Para a Madalena, para a Teresa e para a Francisca.

...

Tudo o que penso sobre o inominável e a tomada de posse foi resumido neste texto por Vítor Belanciano: "Gostar ou não daquilo que ele pode representar é uma forma de dizermos que pertencemos a um lado da barricada e não queremos pertencer a outra, o que é legítimo. Mas atacá-lo nos seus gostos e gestos, pode ser vivido também como afronta por quem se espelha nele. Podemos não nos reconhecer na forma como se encena e criticá-lo, mas não se perde nada em ouvir quem se revê nessa encenação e perceber porque é que isso acontece.
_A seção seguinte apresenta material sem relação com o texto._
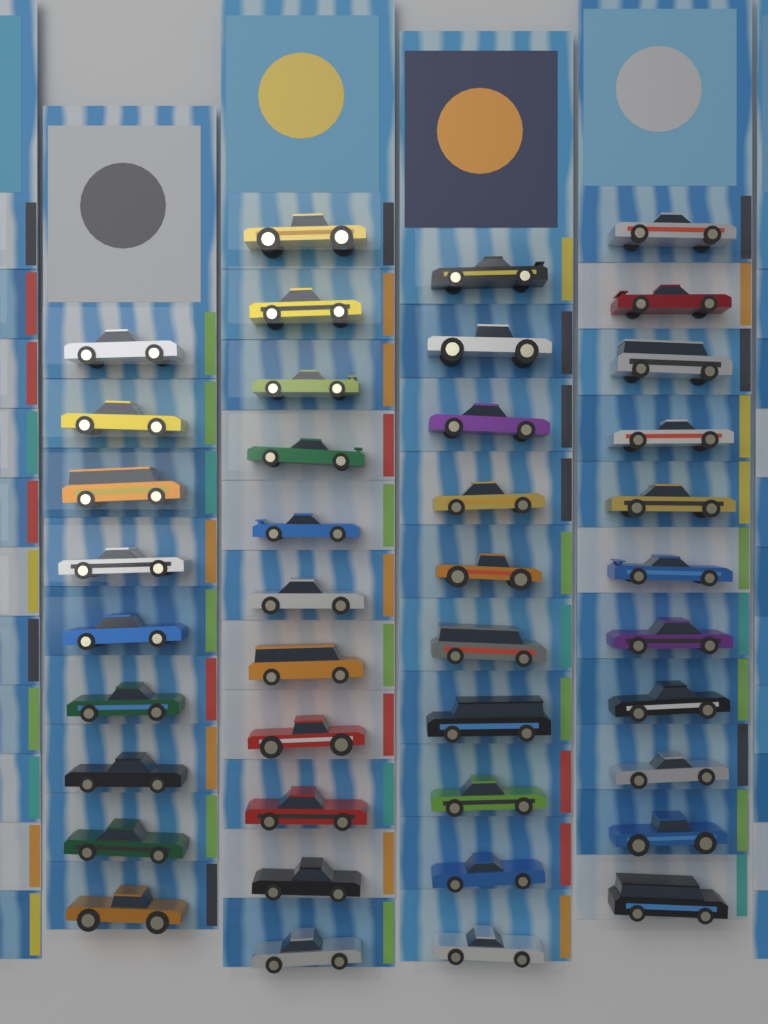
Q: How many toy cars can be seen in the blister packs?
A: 41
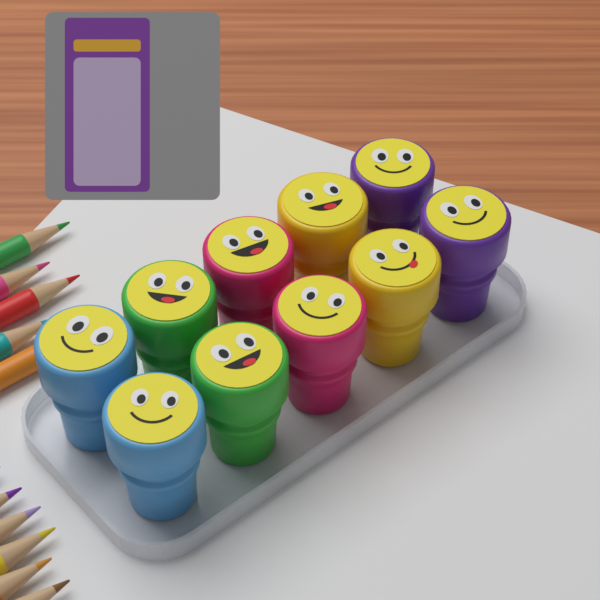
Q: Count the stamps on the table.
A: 10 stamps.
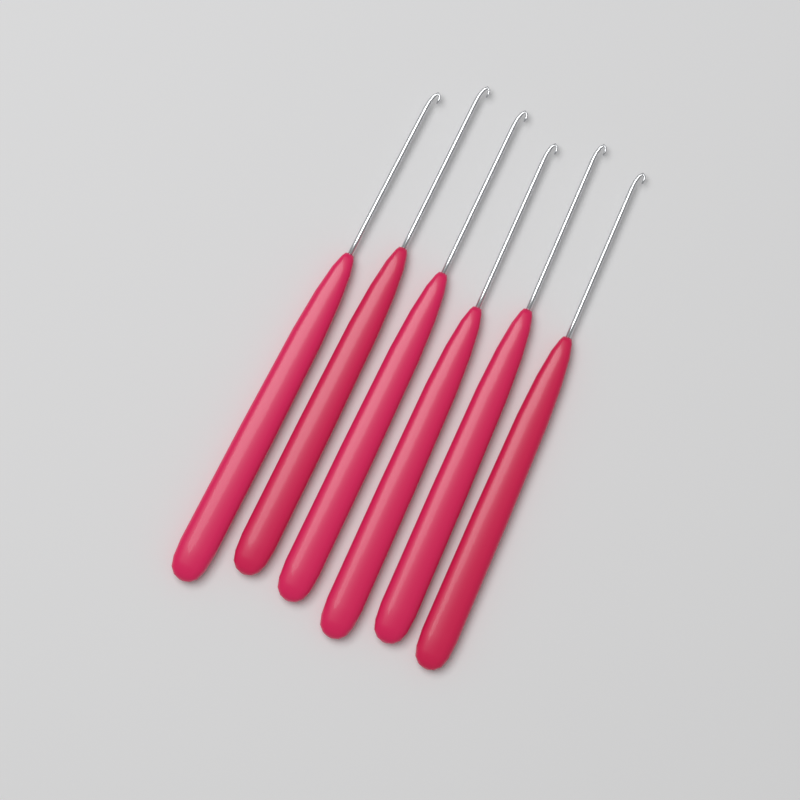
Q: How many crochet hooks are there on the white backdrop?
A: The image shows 6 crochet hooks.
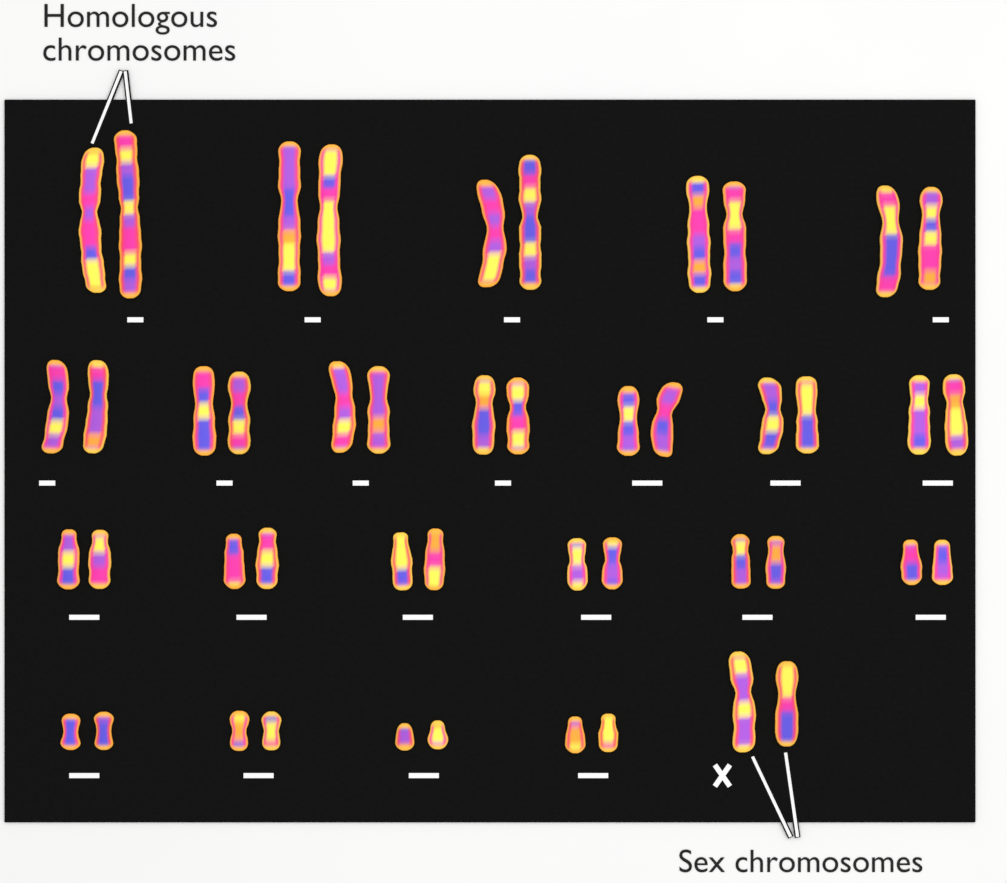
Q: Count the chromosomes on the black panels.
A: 46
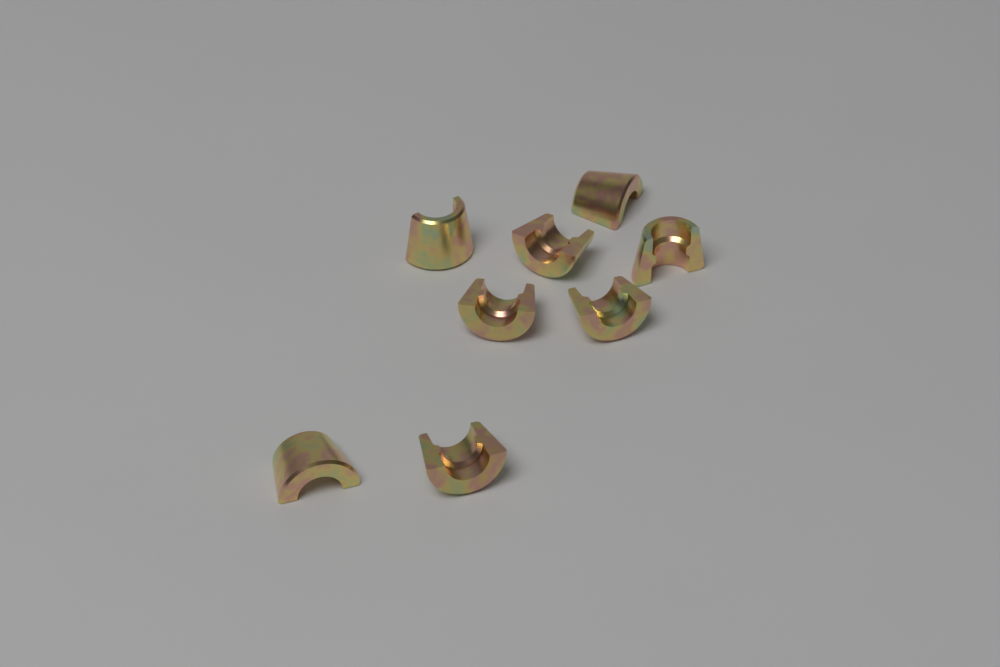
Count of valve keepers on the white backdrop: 8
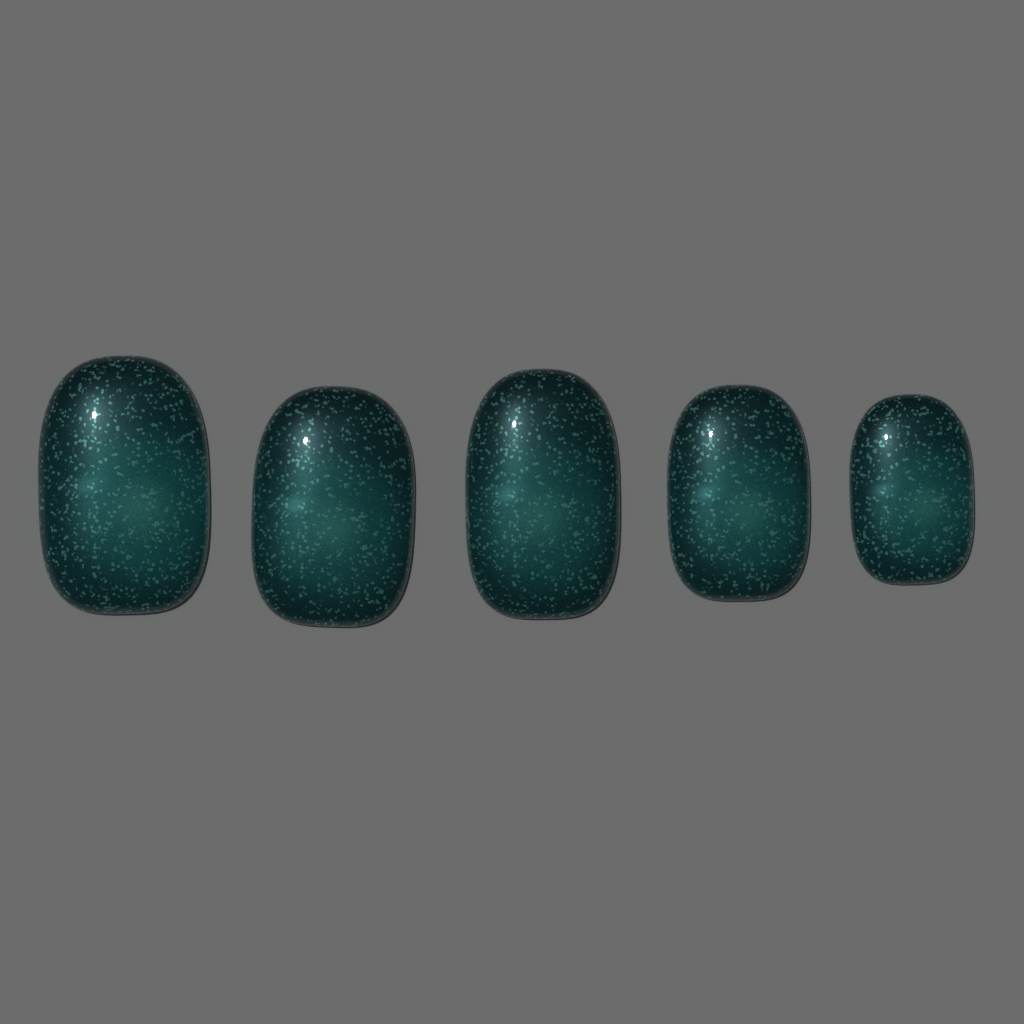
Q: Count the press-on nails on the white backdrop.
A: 5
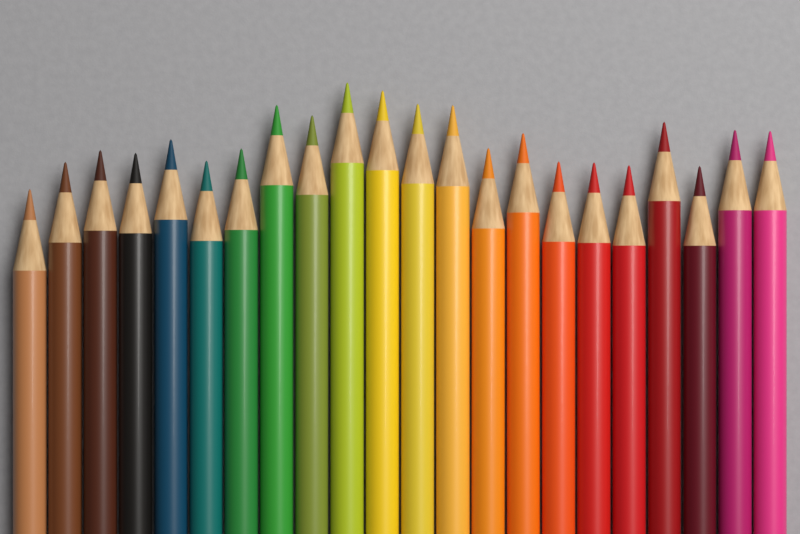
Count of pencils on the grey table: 22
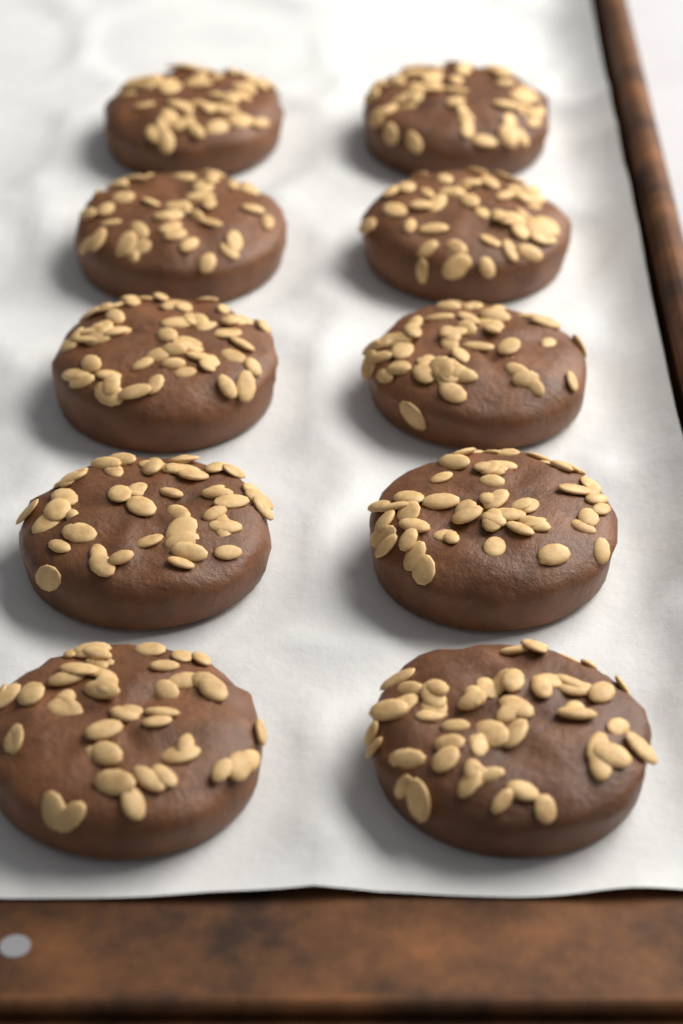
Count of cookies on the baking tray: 10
A interpretação da vida social já não é realizada apenas por uma elite para uma massa de outros. Essa relação hierárquica desvaneceu-se. (...) [O inominável] percebeu-o bem."

Escolhi este parágrafo, podia ser qualquer outro.

Ficou-me na memória este outro texto do Washington Post que analisa -- ponto por ponto -- o discurso de ontem. Por exemplo, a questão da violência. "As we have repeatedly pointed out, violent and property crimes overall have been declining for about two decades, and are far below rates seen one or two decades ago. Homicides have spiked in major cities in 2015 and 2016, but the rates remain far below their peak in the late 1980s and early 1990s".

Pela (microscópica) parte que me toca, pretendo desprezar, ignorar mesmo, a sua existência. Não abro notícias sobre o inominável a não ser que o assunto me pareça mesmo importante (nada de twitices e nada de vestidos), não partilho fotografias, não faço posts no Facebook e procurarei manter-me longe do seu nome por higiene e dever de consciência. Deus me livre de contribuir para aumentar o número de referências que a Internet dedica a este homem, uma pessoa que em 2017 faz um discurso que reivindica a solidão de um país.

O pior de tudo é isto: e se alguma das promessas destrambelhadas deste homem funciona? Seremos nós fortes quanto baste para vincar que o bem-estar económico de uns não se pode fazer à custa da democracia, da liberdade e dos nossos mais elementares direitos? É o que mais assusta no meio disto tudo.

De resto, só acho que é um lixo. Um lixo com demasiada atenção. É isso que ele é.